The good news was that Monroe, like Chicago, had taken the initiative to map its water, sanitary sewer, and storm sewer infrastructure in a GIS platform.

The bad news was that the contractor’s plans were nowhere near as accurate as what Chicago requires of project applicants.

“They gave me what could best be described as a fourth grader’s art project as a plan set…” Lewis said. “I said ‘stop.’ With them, we had to get more involved.”

Lewis and his three-person team spent roughly 12-15 hours over several days working with the contractor to refine their plan and ensure they didn’t strike any of the city’s buried utilities while installing the new fiber line.  

“I’m happy to report that they didn’t hit anything,” he said.

A city like Monroe lacks the manpower or resources that a city like Chicago has at its disposal to review project plans and ensure safe excavation.

But perhaps more importantly, Lewis says small-to-medium-sized municipalities like Monroe – 9.05 square miles of land, and 20,000 residents – also lack the “political power” of a large city like Chi-Town, which is home to 2.665 million residents living across 231.6 square miles of land.

“A [contractor] should be required… to produce full topographic surveys and map out every utility [in their dig area],” Lewis said. “If I were to require that, now I have city council breathing down my neck asking why they got a call from a business owner saying that the internet company is trying to charge them $20,000 to get internet to their business, because they city is making them do full engineering drawings.

“[A big city like Chicago] is powerful enough and not worried about losing business in a place everybody wants to be. In a smaller city like Monroe…,” he continued. “We try to do our best to incentivize people to locate to the city, particularly in the downtown, but there’s a limit to that. I think if I were to take a very hardline stance, there’d be a political price to pay, and I probably wouldn’t get away with it…”

Several state highways run through Monroe, creating an additional layer of complexity when it comes to subsurface damage mitigation.

“I don’t see any of that utility information, or any of those permits,” Lewis said. “I only hear about them when they smoke something, one of our utilities. That’s not really so much a problem of we don’t know or can’t figure out how to find where [the buried utilities] are, it’s just that we don’t know where the work is occurring because other agencies are not necessarily sharing that information with us.”

Moving Forward: Is There Scalability Beyond Closed Urban Systems?

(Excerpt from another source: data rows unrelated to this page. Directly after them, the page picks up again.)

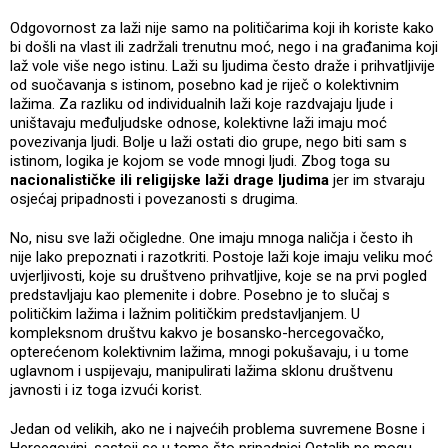
Odgovornost za laži nije samo na političarima koji ih koriste kako
bi došli na vlast ili zadržali trenutnu moć, nego i na građanima koji
laž vole više nego istinu. Laži su ljudima često draže i prihvatljivije
od suočavanja s istinom, posebno kad je riječ o kolektivnim
lažima. Za razliku od individualnih laži koje razdvajaju ljude i
uništavaju međuljudske odnose, kolektivne laži imaju moć
povezivanja ljudi. Bolje u laži ostati dio grupe, nego biti sam s
istinom, logika je kojom se vode mnogi ljudi. Zbog toga su
nacionalističke ili religijske laži drage ljudima
jer im stvaraju
osjećaj pripadnosti i povezanosti s drugima.
No, nisu sve laži očigledne. One imaju mnoga naličja i često ih
nije lako prepoznati i razotkriti. Postoje laži koje imaju veliku moć
uvjerljivosti, koje su društveno prihvatljive, koje se na prvi pogled
predstavljaju kao plemenite i dobre. Posebno je to slučaj s
političkim lažima i lažnim političkim predstavljanjem. U
kompleksnom društvu kakvo je bosansko-hercegovačko,
opterećenom kolektivnim lažima, mnogi pokušavaju, i u tome
uglavnom i uspijevaju, manipulirati lažima sklonu društvenu
javnosti i iz toga izvući korist.
Jedan od velikih, ako ne i najvećih problema suvremene Bosne i
Hercegovini, sastoji se u tome što pripadnici Ostalih ne mogu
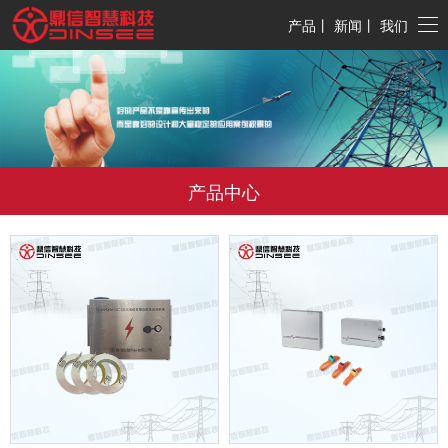
产品
丨
新闻
丨
我们
产品中心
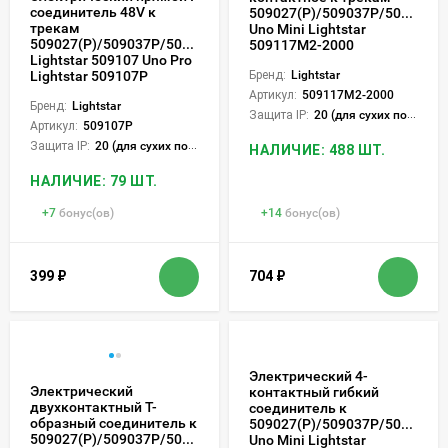
соединитель 48V к
509027(P)/509037P/509227(P
трекам
Uno Mini Lightstar
509027(P)/509037P/509227(P)/509237P
509117M2-2000
Lightstar 509107 Uno Pro
Lightstar 509107P
Бренд:
Lightstar
Артикул:
509117M2-2000
Бренд:
Lightstar
Защита IP:
20 (для сухих пом.)
Артикул:
509107P
Защита IP:
20 (для сухих пом.)
НАЛИЧИЕ: 488 ШТ.
НАЛИЧИЕ: 79 ШТ.
+
7
бонус(ов)
+
14
бонус(ов)
399
₽
704
₽
Электрический 4-
Электрический
контактный гибкий
двухконтактный Т-
соединитель к
образный соединитель к
509027(P)/509037P/509227(P
509027(P)/509037P/509227(P)/509237P
Uno Mini Lightstar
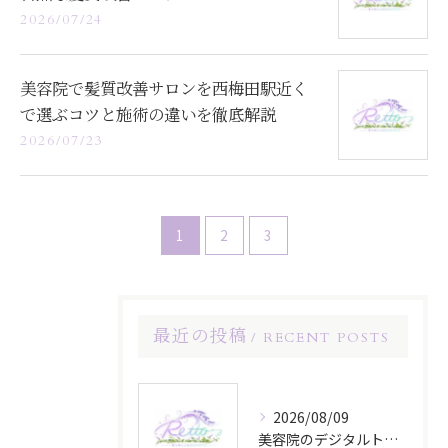
2026/07/24
美容院で髪質改善サロンを西梅田駅近く
で選ぶコツと施術の違いを徹底解説
2026/07/23
1
2
3
最近の投稿
RECENT POSTS
2026/08/09
美容院のデジタルトレンドが変える大阪府大阪市北区箕面市の新しい美髪体験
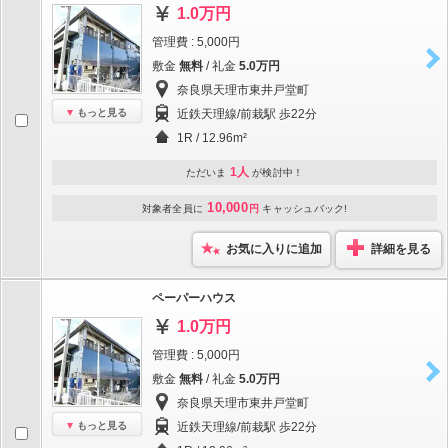
1.0万円
管理費 : 5,000円
敷金
無料
/ 礼金
5.0万円
奈良県天理市東井戸堂町
もっと見る
近鉄天理線/前栽駅 歩22分
1R / 12.96m²
1人
ただいま
が検討中！
10,000
対象者全員に
円
キャッシュバック!
お気に入りに追加
詳細を見る
ペーパーハウス
1.0万円
管理費 : 5,000円
敷金
無料
/ 礼金
5.0万円
奈良県天理市東井戸堂町
もっと見る
近鉄天理線/前栽駅 歩22分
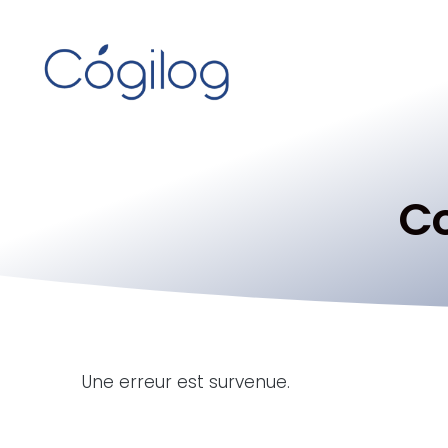
C
Une erreur est survenue.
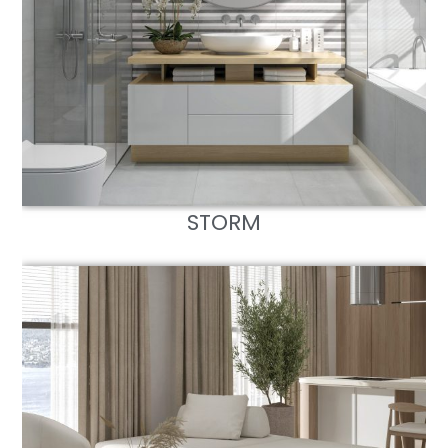
STORM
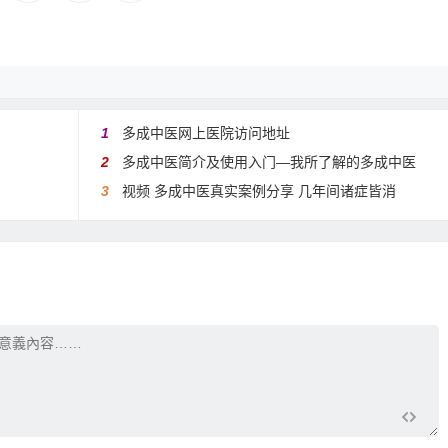
1
多成中医网上医院访问地址
2
多成中医简介及使用入门—我所了解的多成中医
3
视频 多成中医真实案例分享 几年间诸症皆消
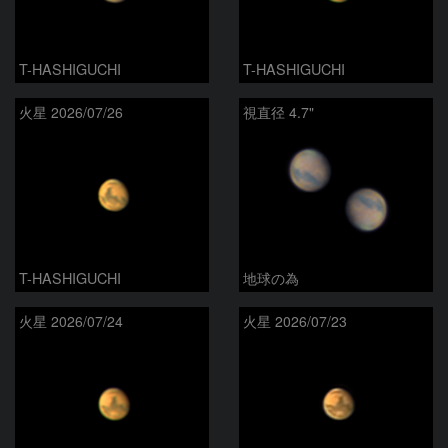
T-HASHIGUCHI
T-HASHIGUCHI
火星 2026/07/26
視直径 4.7"
T-HASHIGUCHI
地球の為
火星 2026/07/24
火星 2026/07/23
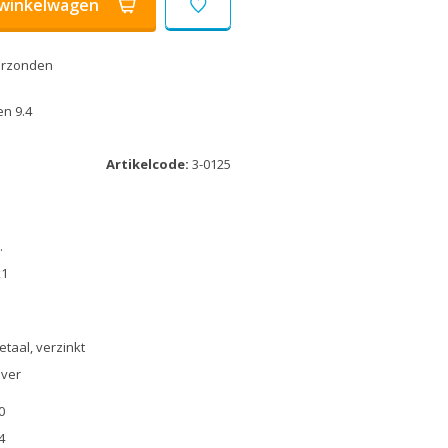
winkelwagen
erzonden
n 9.4
Artikelcode:
3-0125
.
x1
etaal, verzinkt
lver
0
4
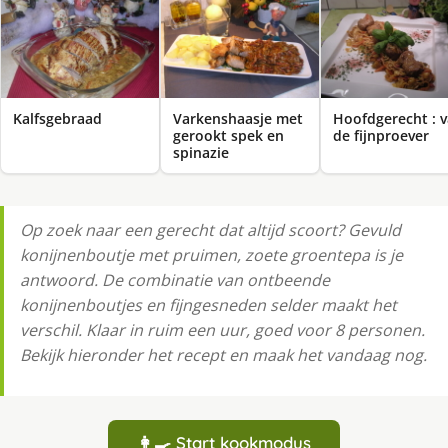
Kalfsgebraad
Varkenshaasje met
Hoofdgerecht : 
gerookt spek en
de fijnproever
spinazie
Op zoek naar een gerecht dat altijd scoort? Gevuld
konijnenboutje met pruimen, zoete groentepa is je
antwoord. De combinatie van ontbeende
konijnenboutjes en fijngesneden selder maakt het
verschil. Klaar in ruim een uur, goed voor 8 personen.
Bekijk hieronder het recept en maak het vandaag nog.
👩‍🍳 Start kookmodus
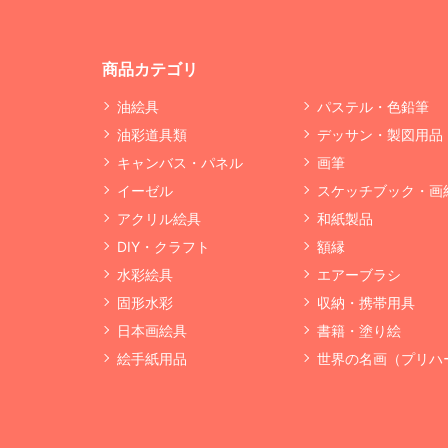
商品カテゴリ
油絵具
パステル・色鉛筆
油彩道具類
デッサン・製図用品
キャンバス・パネル
画筆
イーゼル
スケッチブック・画
アクリル絵具
和紙製品
DIY・クラフト
額縁
水彩絵具
エアーブラシ
固形水彩
収納・携帯用具
日本画絵具
書籍・塗り絵
絵手紙用品
世界の名画（プリハ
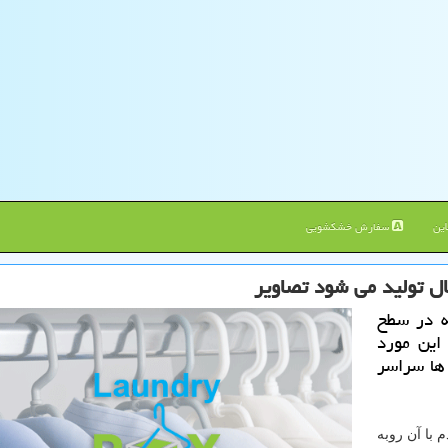
ین
سفارش خشکشویی
ه در سطح
این مورد
ها سراسر
 با آن روبه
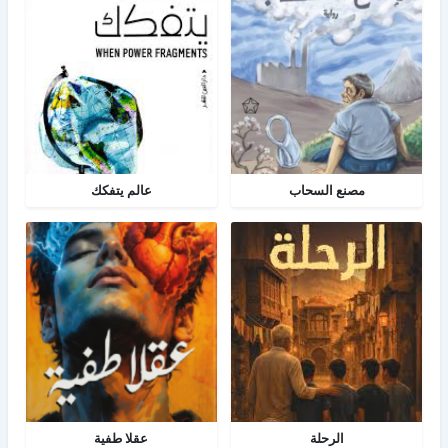
مصنع السحاب
عالم يتفكك
الرحلة
عقلا طفية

There are, of course, asterisks to be considered when looking to duplicate what Chicago has achieved in other parts of the country. Every city, town, village, etc. in the country has its own unique challenges and circumstances that need to be accounted for.

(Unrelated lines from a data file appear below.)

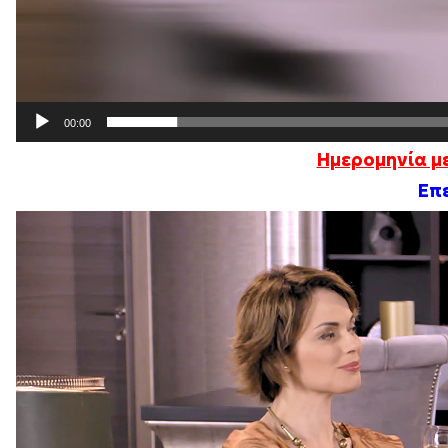
00:00
Ημερομηνία μ
Επε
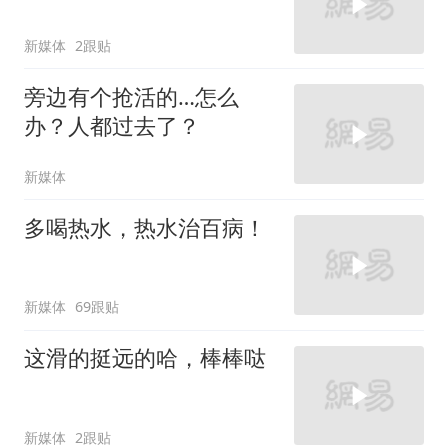
新媒体
2跟贴
旁边有个抢活的…怎么
办？人都过去了？
新媒体
多喝热水，热水治百病！
新媒体
69跟贴
这滑的挺远的哈，棒棒哒
新媒体
2跟贴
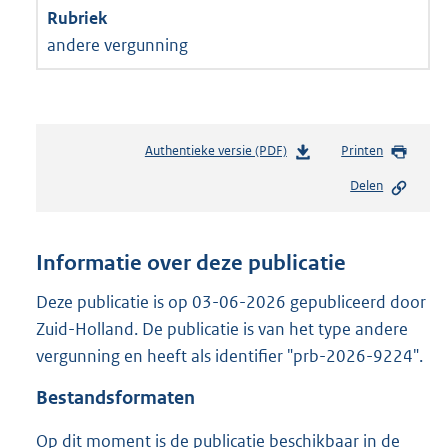
andere vergunning
Authentieke versie (PDF)
b
Printen
e
Delen
s
t
a
n
Informatie over deze publicatie
d
s
Deze publicatie is op 03-06-2026 gepubliceerd door
g
Zuid-Holland. De publicatie is van het type andere
r
vergunning en heeft als identifier "prb-2026-9224".
o
o
Bestandsformaten
t
t
Op dit moment is de publicatie beschikbaar in de
e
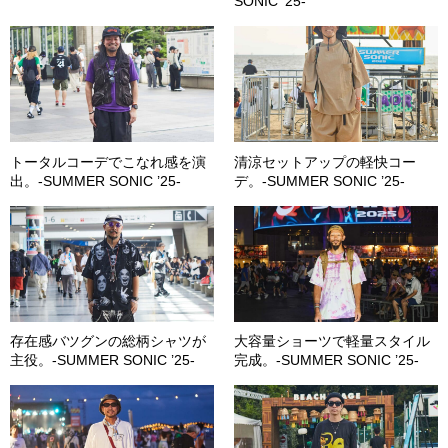
SONIC ’25-
トータルコーデでこなれ感を演
清涼セットアップの軽快コー
出。-SUMMER SONIC ’25-
デ。-SUMMER SONIC ’25-
存在感バツグンの総柄シャツが
大容量ショーツで軽量スタイル
主役。-SUMMER SONIC ’25-
完成。-SUMMER SONIC ’25-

It’s also important to note that Chicago utilizes its project review process for utility projects, but damage to existing subsurface infrastructure can and does occur during other types of excavation, where it may be more difficult to ensure clear communication between all parties involved.

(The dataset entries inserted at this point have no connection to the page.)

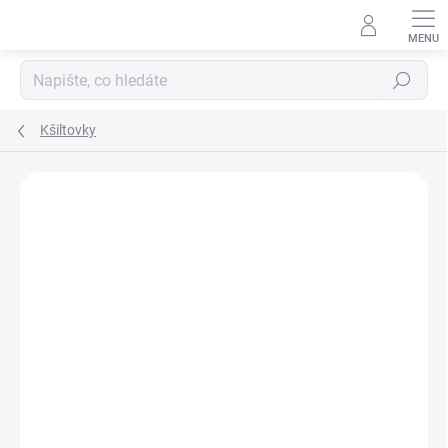
Přejít
na
obsah
Hledat
Kšiltovky
Podrobnosti hodnocení
Neohodnoceno
ZNAČKA:
NEW ERA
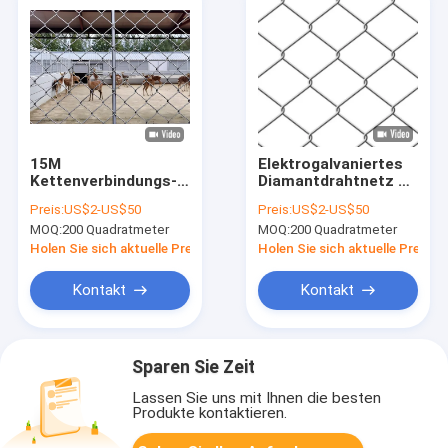
15M
Elektrogalvaniertes
Kettenverbindungs-
Diamantdrahtnetz 2
Drahtnetz Zaun Hot
Zoll
Preis:
US$2-US$50
Preis:
US$2-US$50
Dip Galvanized
Kettenverbindung
MOQ:
200 Quadratmeter
MOQ:
200 Quadratmeter
Diamant Roll
Farm Zaun
Holen Sie sich aktuelle Preis
Holen Sie sich aktuelle Preis
Kontakt
Kontakt
Sparen Sie Zeit
Lassen Sie uns mit Ihnen die besten
Produkte kontaktieren.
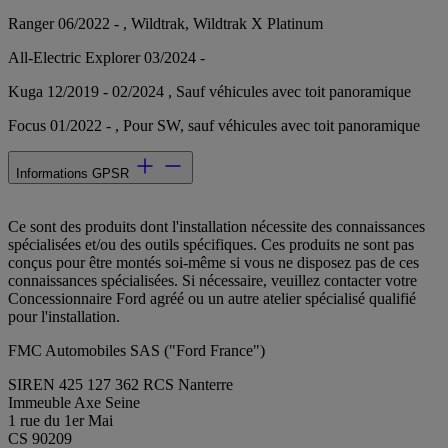
Ranger 06/2022 - , Wildtrak, Wildtrak X Platinum
All-Electric Explorer 03/2024 -
Kuga 12/2019 - 02/2024 , Sauf véhicules avec toit panoramique
Focus 01/2022 - , Pour SW, sauf véhicules avec toit panoramique
Informations GPSR
Ce sont des produits dont l'installation nécessite des connaissances
spécialisées et/ou des outils spécifiques. Ces produits ne sont pas
conçus pour être montés soi-même si vous ne disposez pas de ces
connaissances spécialisées. Si nécessaire, veuillez contacter votre
Concessionnaire Ford agréé ou un autre atelier spécialisé qualifié
pour l'installation.
FMC Automobiles SAS ("Ford France")
SIREN 425 127 362 RCS Nanterre
Immeuble Axe Seine
1 rue du 1er Mai
CS 90209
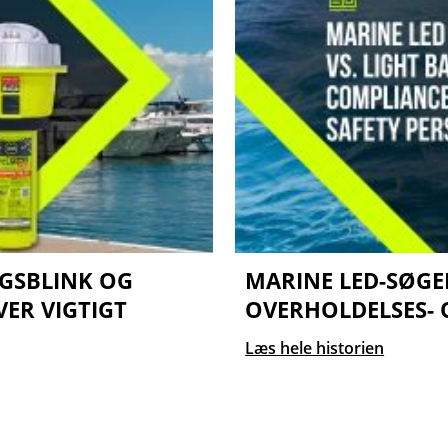
GSBLINK OG
MARINE LED-SØGEL
ER VIGTIGT
OVERHOLDELSES- 
Læs hele historien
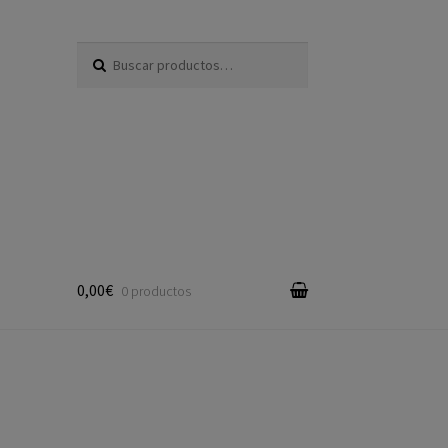
Buscar por:
0,00€
0 productos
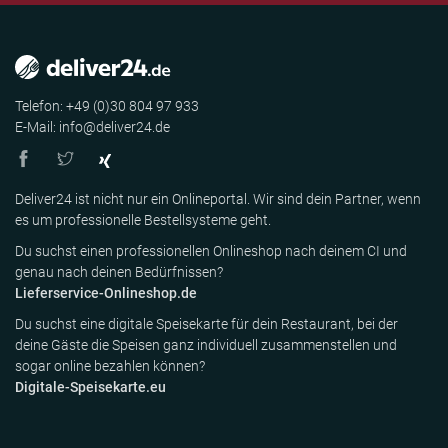
Telefon: +49 (0)30 804 97 933
E-Mail: info@deliver24.de
Deliver24 ist nicht nur ein Onlineportal. Wir sind dein Partner, wenn
es um professionelle Bestellsysteme geht.
Du suchst einen professionellen Onlineshop nach deinem CI und
genau nach deinen Bedürfnissen?
Lieferservice-Onlineshop.de
Du suchst eine digitale Speisekarte für dein Restaurant, bei der
deine Gäste die Speisen ganz individuell zusammenstellen und
sogar online bezahlen können?
Digitale-Speisekarte.eu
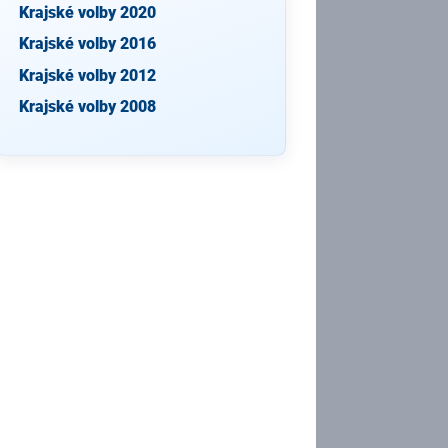
Krajské volby 2020
Krajské volby 2016
Krajské volby 2012
Krajské volby 2008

The CGA, however, sees these as problems that can and will be solved with today’s technology – not tomorrow’s.

“It is unbelievable that we are in 2024, and I can walk outside - and on my phone, I can have a dot of exactly where I am on the street – but I can’t figure out where all of the underground infrastructure is that is out there,” Lyle said. “…We have the technology, we don’t need to make new technology. We need to use the technology that we have.”

The CGA publishes an annual Damage Information Reporting Tool (DIRT) in which they analyze national subsurface damage trends and make recommendations based on this analysis. The most recent DIRT Report was released in September 2023. Here are some data highlights:

Styled Text with Bullet Points
  • 213,792 unique reported damages for 2022.
  • Excavation/construction stakeholders were the leading source of damage reports for the first time.
  • Telecommunications and natural gas were the facilities most frequently damaged in 2022.
  • Telecommunications work led to the most damages.
  • Contractors were involved in more than half of damages while completing telecommunications and natural gas work.
  • Electronic tickets made up 73% of notices to 811 centers.